For now, though, we as Gator fans have earned the right to sit back and enjoy this one after five years of misery. Florida now has the SEC East in the palm of its hand, and can actually clinch the division by the end of October. That’s what’s most important.

Just a friendly reminder: in all kinds of weather means the good stuff, too.

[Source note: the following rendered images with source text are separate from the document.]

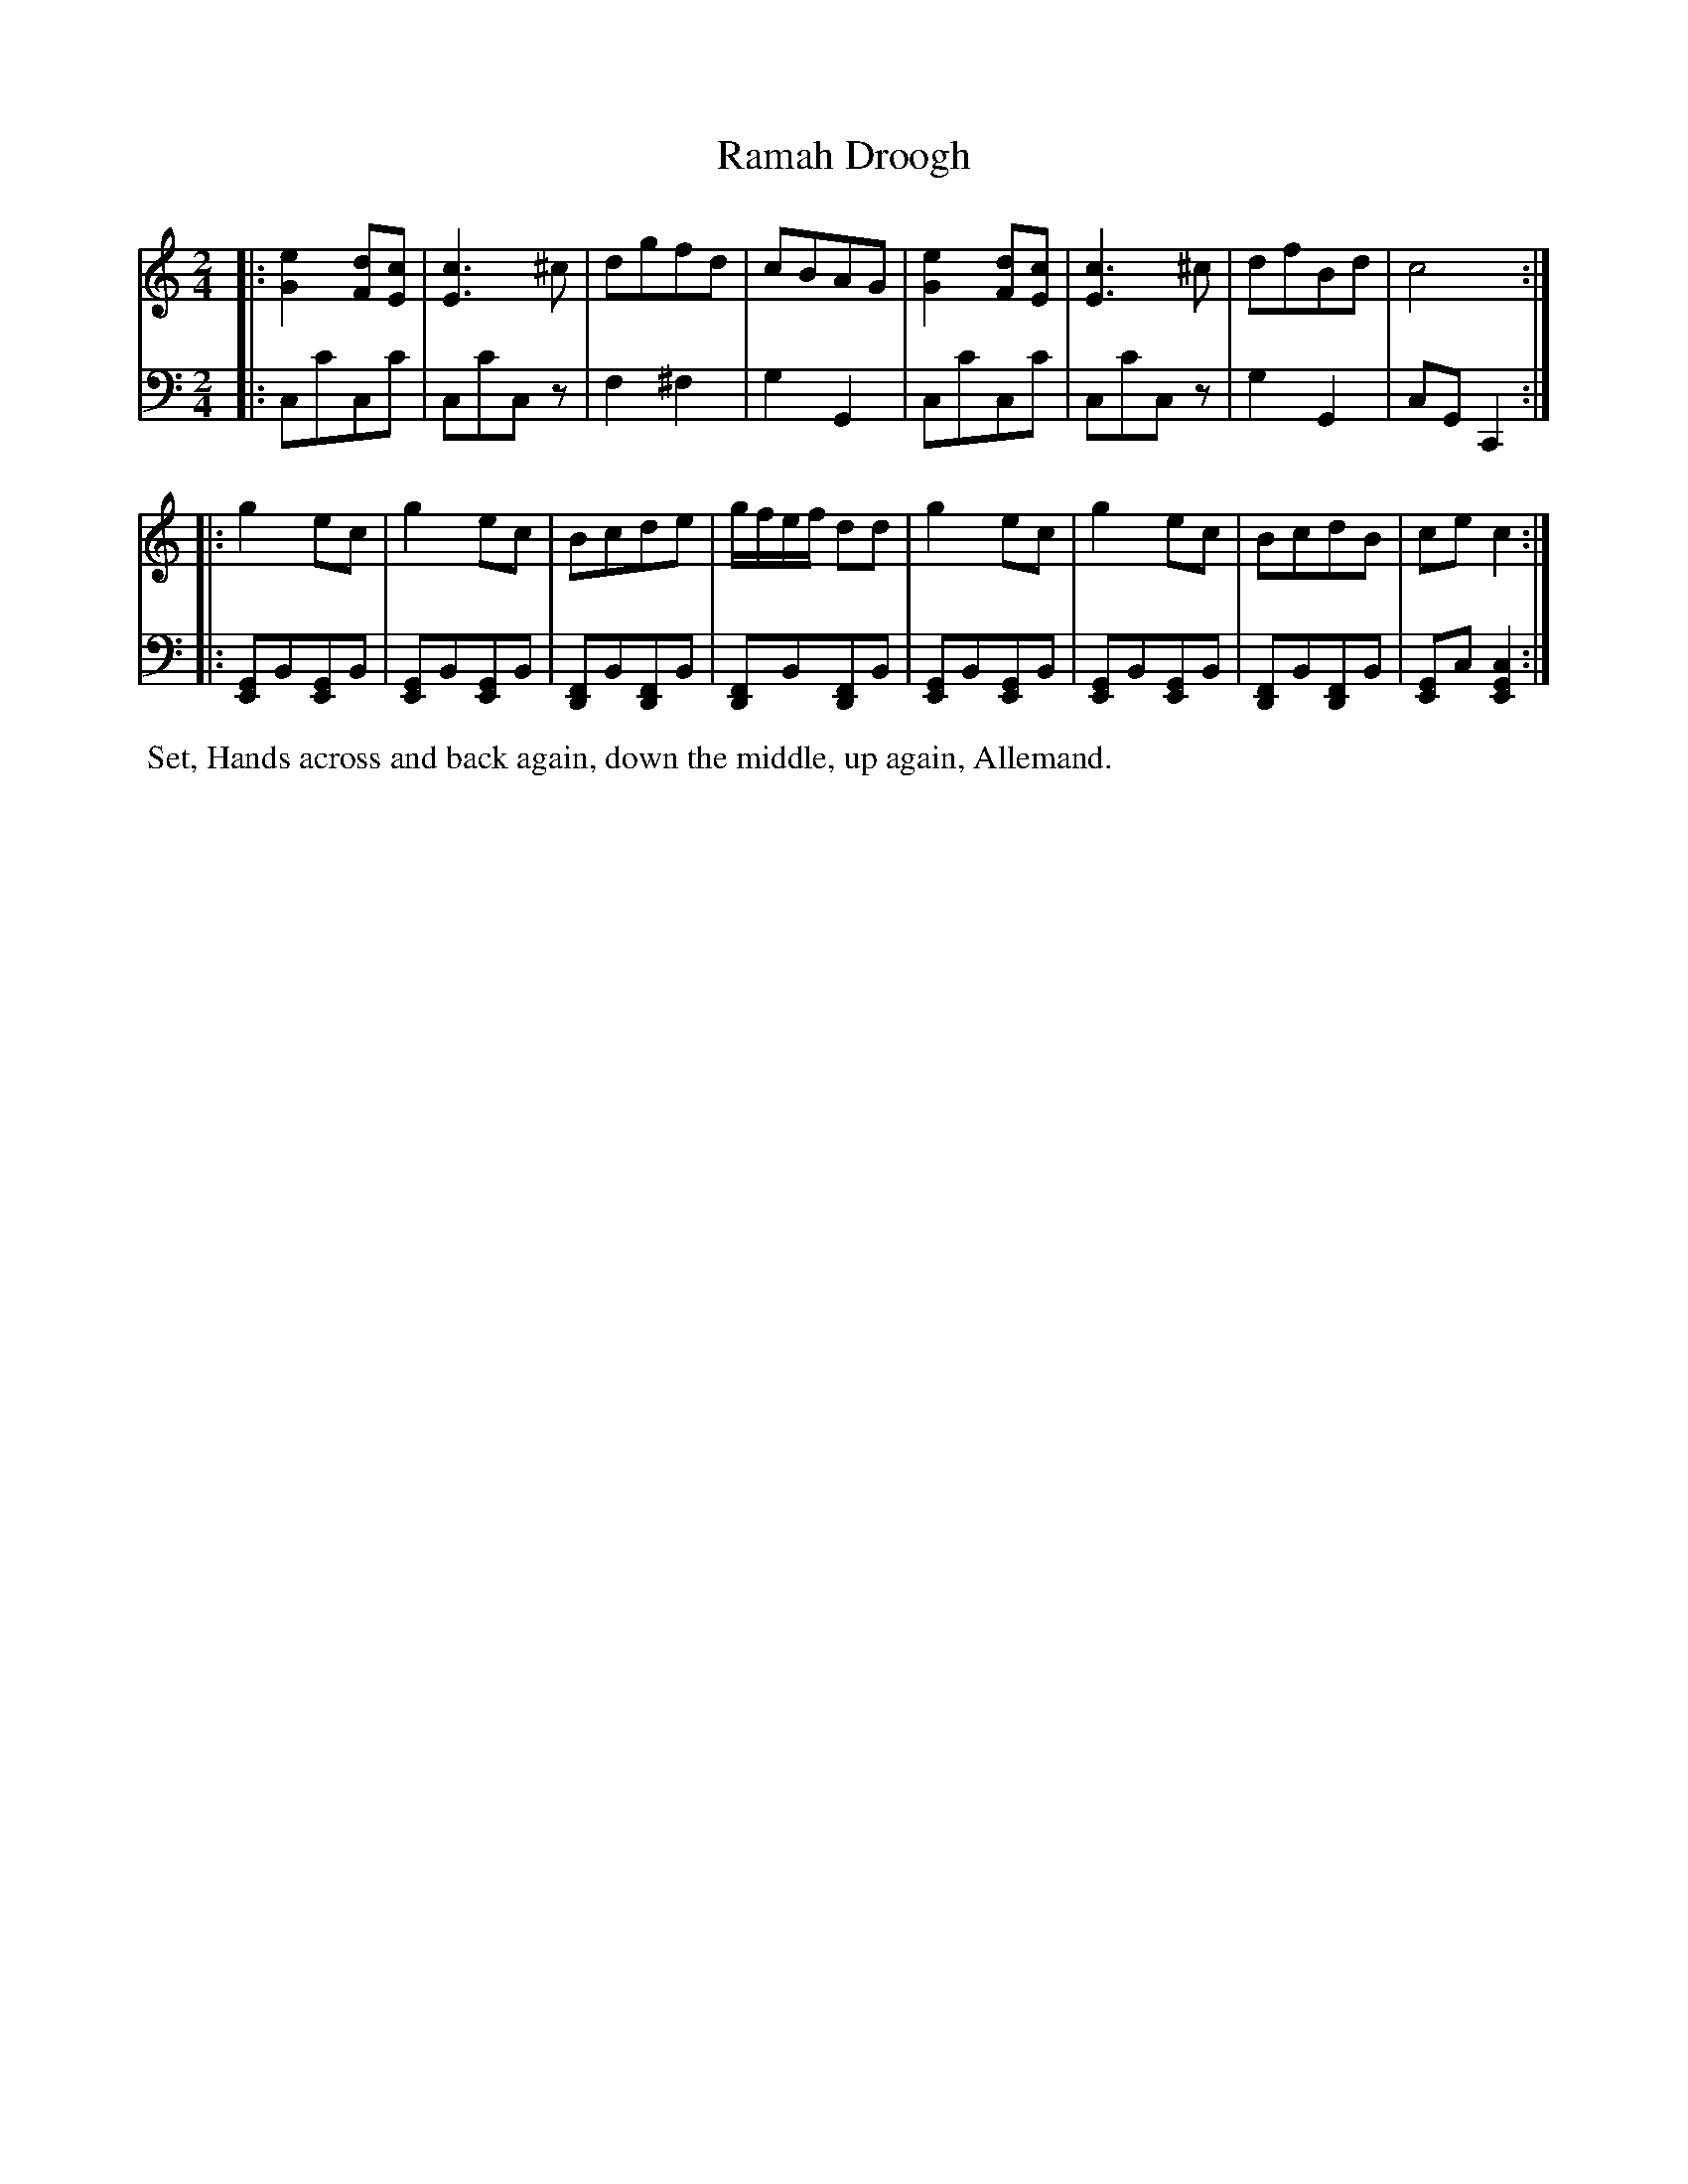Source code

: X: 3
T: Ramah Droogh
%R: march
B: Name "Kauntze's Collection of the most favorite Dances, Reels, Waltzes, &c."
F: http://imslp.org/wiki/Kauntze%27s_Collection_of_Dances,_Reels,_Waltzes_etc._%28Various%29
Z: 2014 John Chambers <jc:trillian.mit.edu>
N: Raised last measure in V:2 by one note; it was obviously wrong. Bars 9,10,13,14 might also be a C chord.
N: Perhaps the 2nd strain was intended to have a treble clef?
M: 2/4
L: 1/8
K: C
% - - - - - - - - - - - - - - - - - - - - - - - - - - - - -
V: 1
|:\
[e2G2][dF][cE] | [c3E3]^c | dgfd | cBAG |\
[e2G2][dF][cE] | [c3E3]^c | dfBd | c4 :|
|:\
g2ec | g2ec | Bcde | g/f/e/f/ dd |\
g2ec | g2ec | BcdB | cec2 :|
% - - - - - - - - - - - - - - - - - - - - - - - - - - - - -
V: 2 clef=bass middle=d
|:\
cc'cc' | cc'cz | f2^f2 | g2G2 |\
cc'cc' |
cc'cz | g2G2 | cGC2 :|\
|:\
[EG]B[EG]B | [EG]B[EG]B | [DF]B[DF]B |
[DF]B[DF]B |\
[EG]B[EG]B | [EG]B[EG]B |\
[DF]B[DF]B | [EG]c[E2G2c2] :|
% - - - - - - - - - - Dance description - - - - - - - - - -
%%begintext align
%% Set, Hands across and back again, down the middle, up again, Allemand.
%%endtext
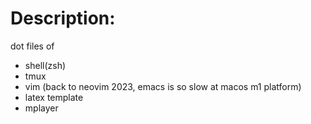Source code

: * Description:
  dot files of
  + shell(zsh)
  + tmux
  + vim (back to neovim 2023, emacs is so slow at macos m1 platform)
  + latex template
  + mplayer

5 thoughts on “Florida 38, Mississippi 10, Game Recap: Gators crush Rebels, seize control of SEC East

  1. Not sold yet.
    They looked everything like world-beaters Sat night and I loved every minute if it. But, I’m only cautiously optimistic.
    I still think it’s not a stretch that they lose to LSU, Georgia and FSU. And I think the Mizzou game has Trap written all over it all of a sudden. The world now thinks UF is gonna be 6-0 heading into Baton Rouge. Gotta remember that UM has the Gators’ number. This could all come crashing down to reality if the Tigers win Saturday. Let’s not put the cart before the horse.
    The reality is UF has a lot of work to do on the offensive line, and even though the D-line is ferocious, the secondary has given up a bunch of yards. Having said that, this team is improving and exceeding expectations exponentially. I had them as a 7-8 win team. I now see them winning 9, which is incredible for Year One Of Mac.
    On a side note, I hope Muschamp sees what a real head coach is able to do with the offense he couldn’t coax anything out of for 4 years. And I hope it gives him worse heartburn than Urban Meyer had after losing the SECcg in 2009.

  2. Not losing this Saturday. Missouri is a bad team, possibly the worst team left on the schedule.